#### PROVIDED ENTRIES ####

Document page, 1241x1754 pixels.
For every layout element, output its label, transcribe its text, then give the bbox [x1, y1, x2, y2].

####
#### PROVIDED ENTRIES ####

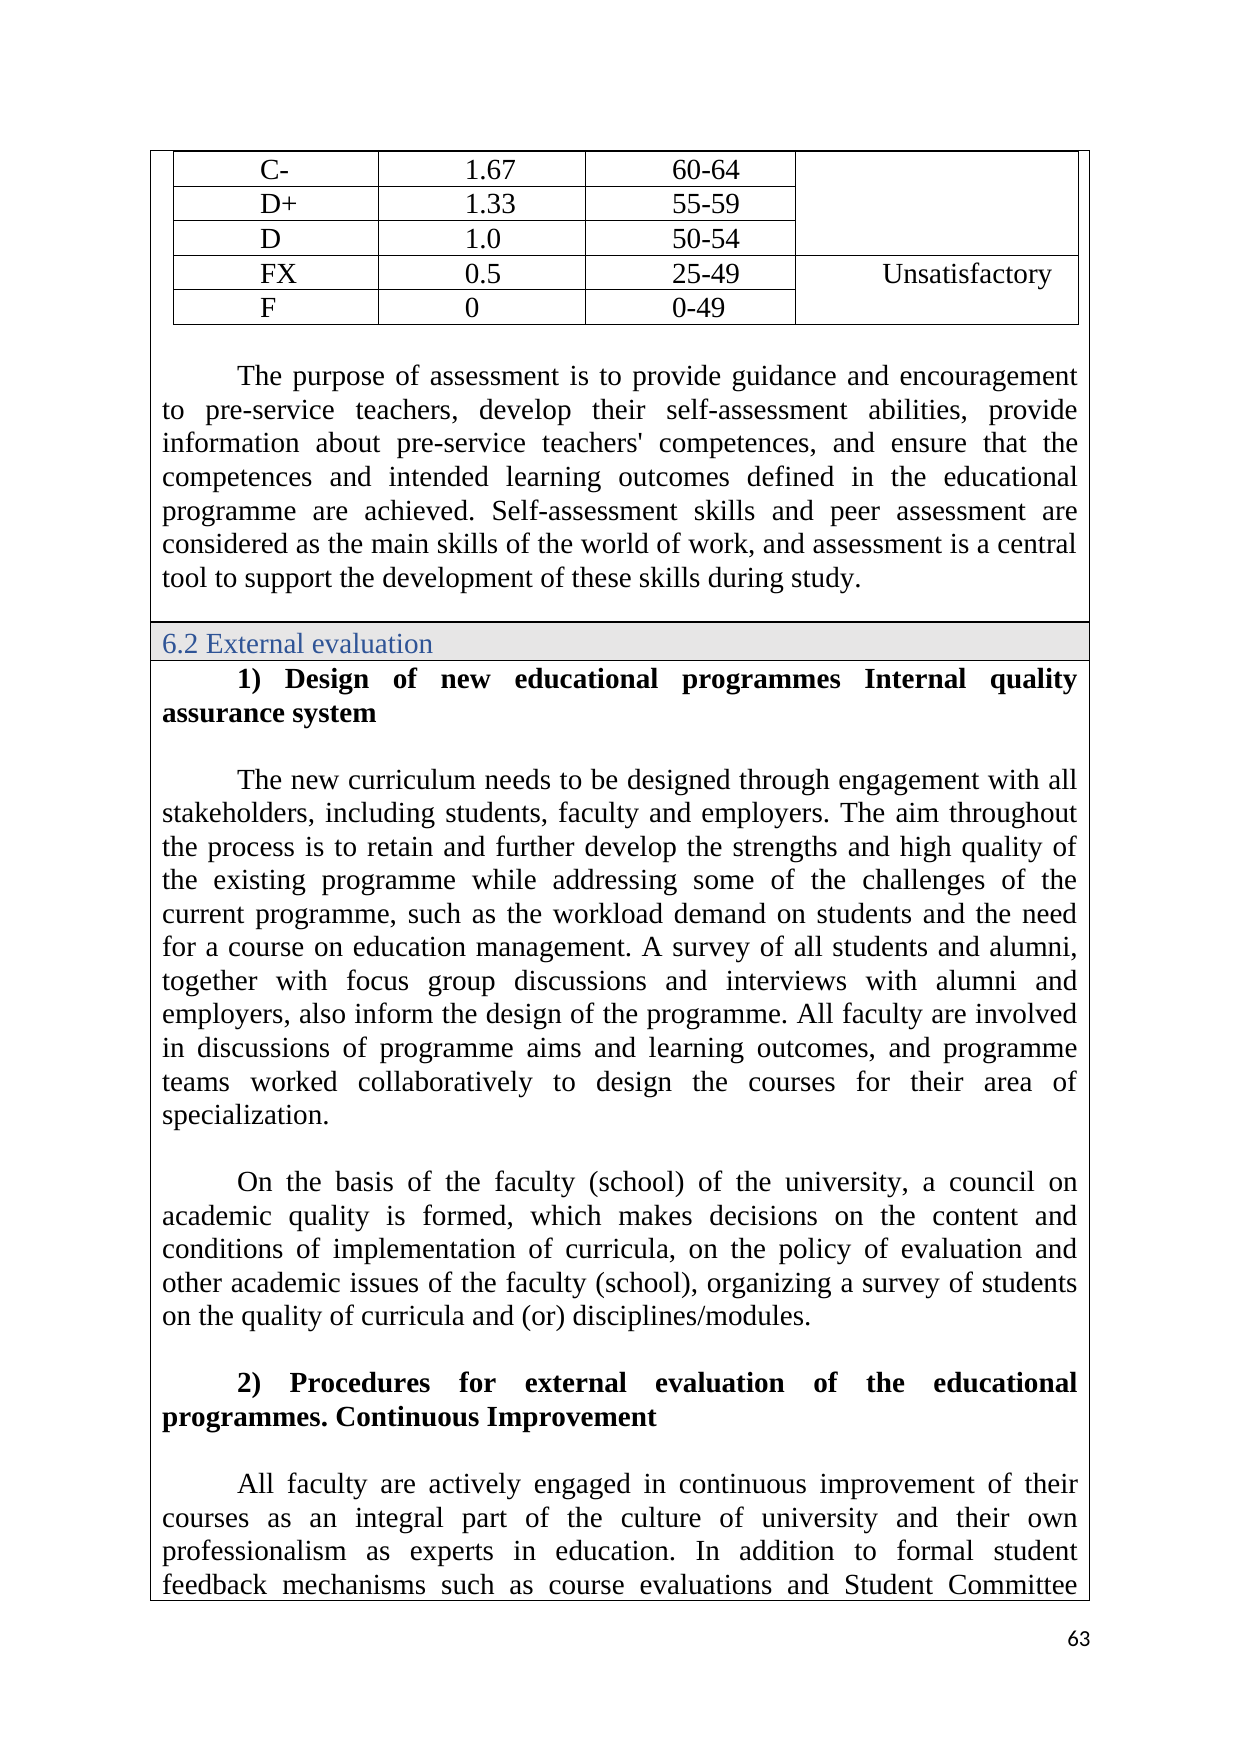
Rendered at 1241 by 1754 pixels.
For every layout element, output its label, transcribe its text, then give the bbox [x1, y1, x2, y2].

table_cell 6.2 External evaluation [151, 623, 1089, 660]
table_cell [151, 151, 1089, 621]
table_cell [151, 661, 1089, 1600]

####

_EXERCISE_
Scan the records above for the string "pixels", then select every line that holds it.

_WRITTEN RESPONSE_
Document page, 1241x1754 pixels.
Rendered at 1241 by 1754 pixels.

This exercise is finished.